Hong Kong’s Legislative Council yesterday unanimously approved the pending security law since its re-incorporation into China. This law establishes life imprisonment for sedition and high treason. Crimes specifically regulated by the new legislation, along with those of sabotage, espionage, theft of State secrets and foreign interference.
“We must legislate for the security of our country and Hong Kong. What has to come, will come. It doesn’t matter to us”, said the head of the legislative body, Andrew Leung. The so-called article 23 has been approved after just two weeks of debate and will enter into force this week.
Because of all this, for its detractors it is a gag law that degrades the freedoms of the ex-colony (liberties which, by the way, have never included the right to vote). For its defenders, on the other hand, it is the guarantee that there will not be another revolt like the one that paralyzed the city for months in 2019, with the looting of this same legislative chamber included.
In those days, more than one predicted a “Tiananmen-style” solution, with a military repression of the youth protest that would spread its expansive wave to Taiwan. Which would discredit, for several generations, any promise of reunification under the siren song of “one country, two systems”. Although nothing has been left to chance, this solution actually arrived yesterday, five years later. The turtle, as is known, is a symbol of wisdom in Chinese civilization.
This turtle has been set in motion once the Taiwan elections have passed, if nothing else, there were incentives to torpedo it. Then, everything happened at high speed, with the world hanging on Palestine and Ukraine. For thirty days the Hong Kong authorities exposed the draft law to the public for the introduction of suggestions. Quite slyly, as will be seen.

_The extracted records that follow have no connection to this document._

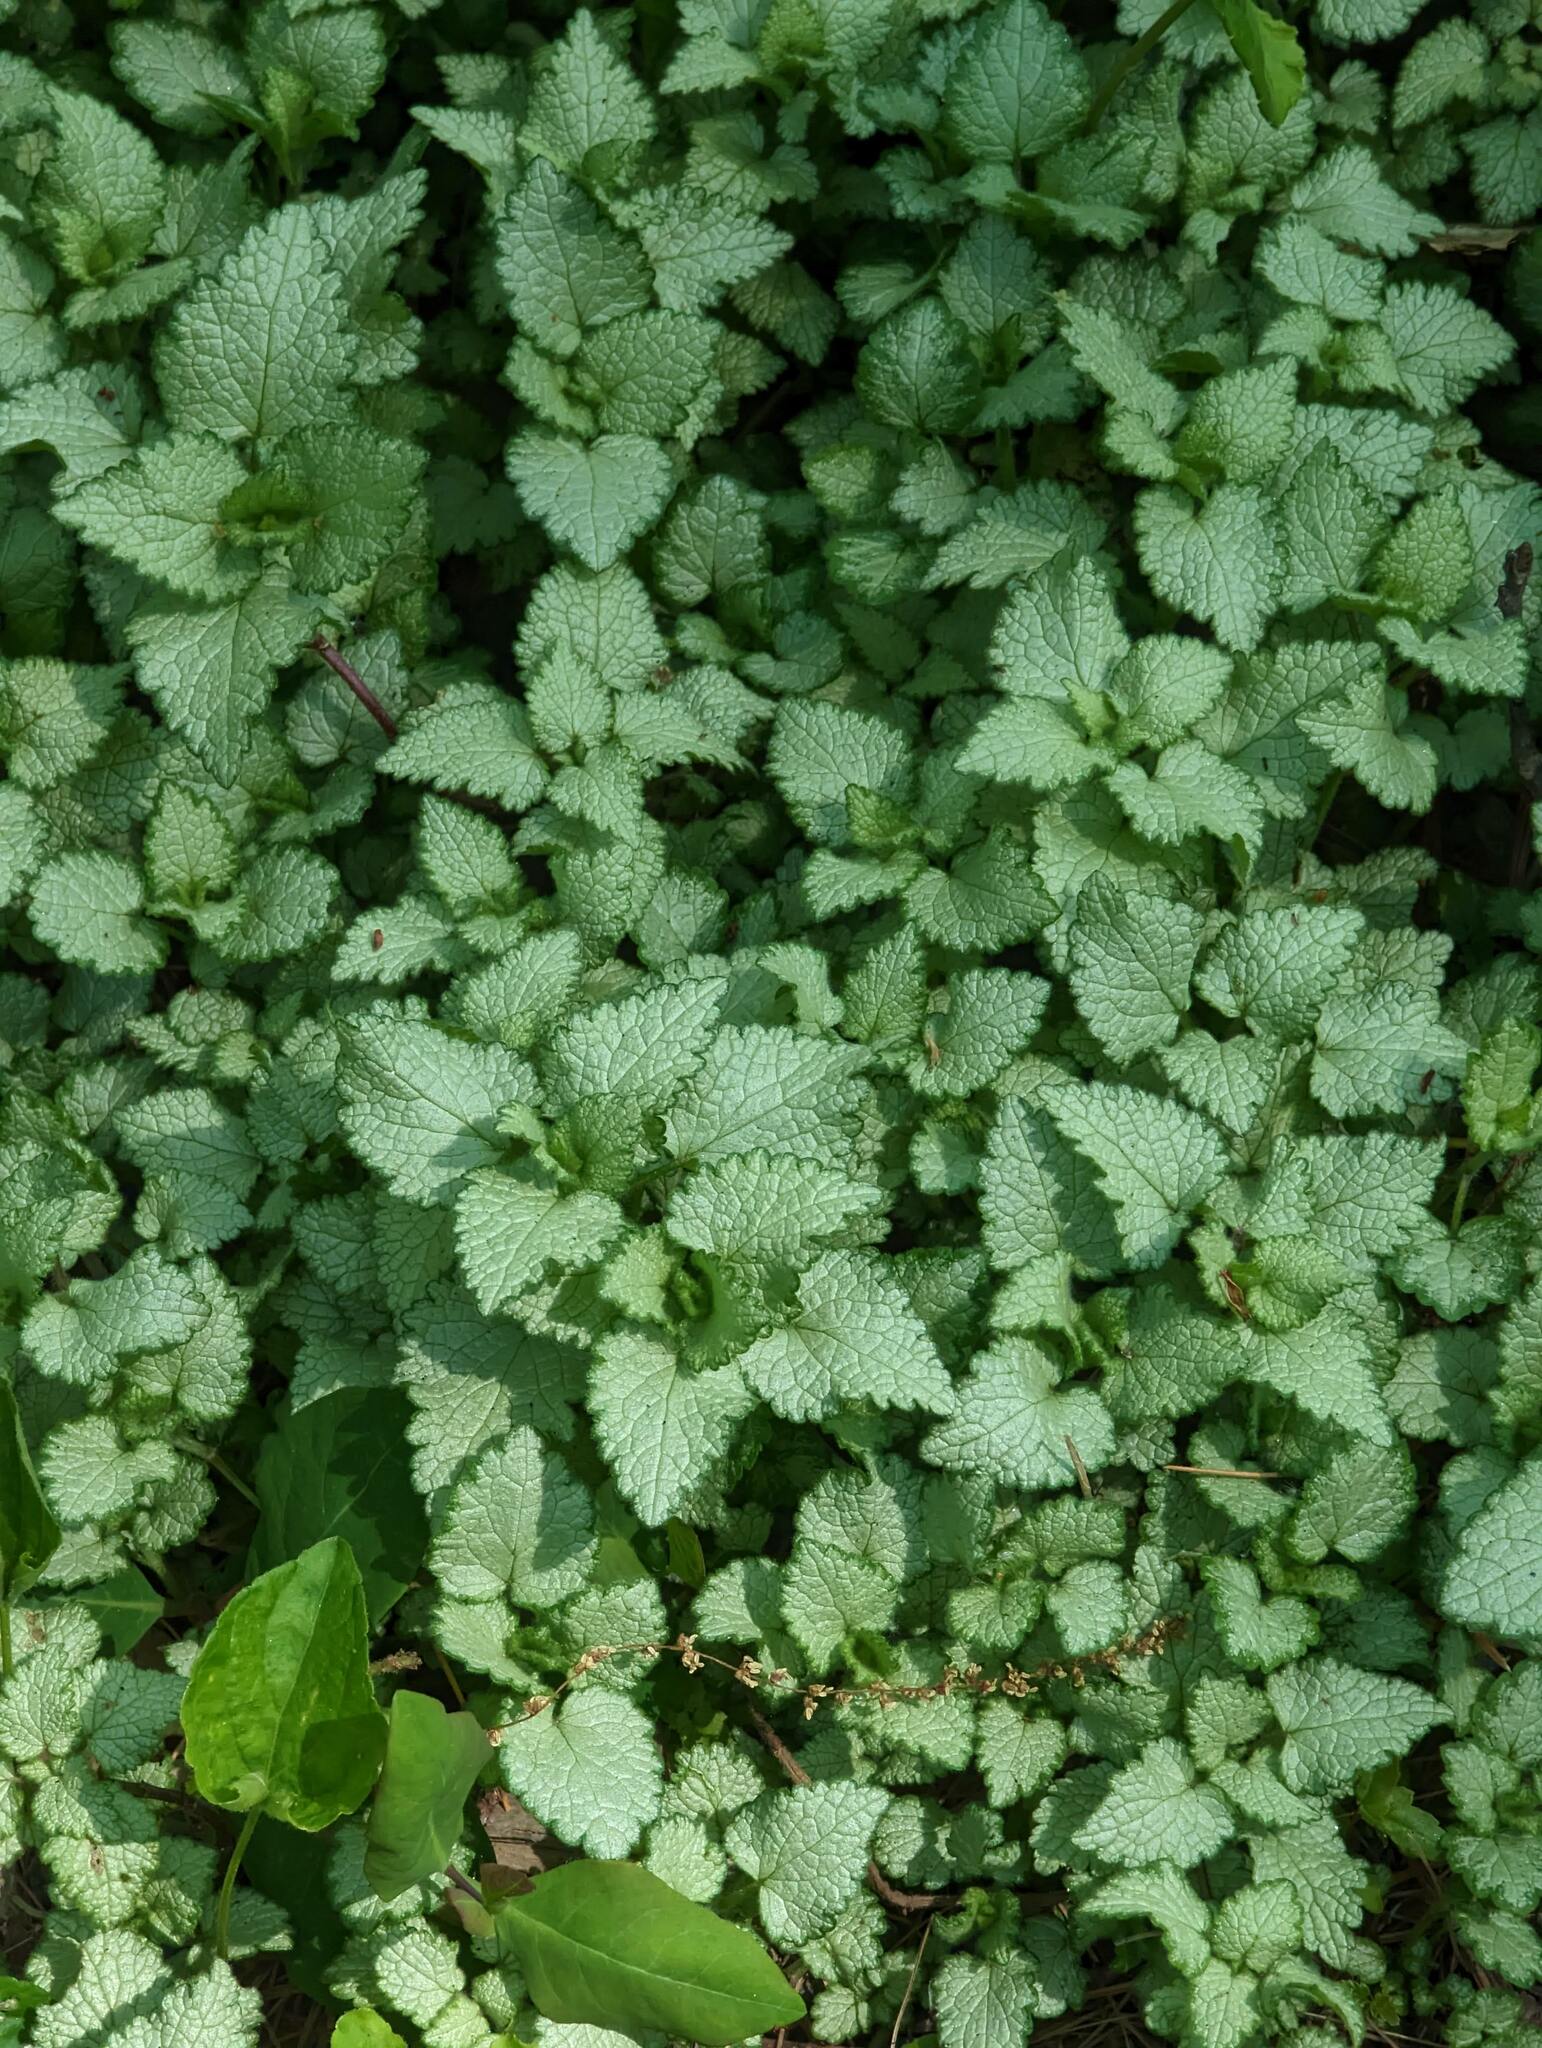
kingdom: Plantae
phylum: Tracheophyta
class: Magnoliopsida
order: Lamiales
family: Lamiaceae
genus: Lamium
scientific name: Lamium maculatum
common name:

To justify the classification of new crimes, the project refers to articles practically copied from the legislation of the United Kingdom, Canada, the United States and Australia. The Chinese authorities could have given as an example the legal strangulation by India of the oenages that received foreign funds. But they have chosen to refer to the countries they consider to be the driving forces behind the destabilization of those months.
As proof of this they allude to the fact that, as soon as the covid lockdowns wreaked havoc and thousands of expatriates returned to their country of origin – or adoption – never to return, the protests did not go away revive again The revolts at the time were triggered by the project that allowed “extradition” to the continent for certain crimes, also related to foreign interference.
For Hong Kongers interested in a democracy they have never been able to taste, the legislation is a warning and a slap in the face, despite the many references to established democracies they admire. Many of them, in fact, are already in Taiwan, Singapore, the United States or the United Kingdom. But for a significant enough number of Hongkongers, it is a relief.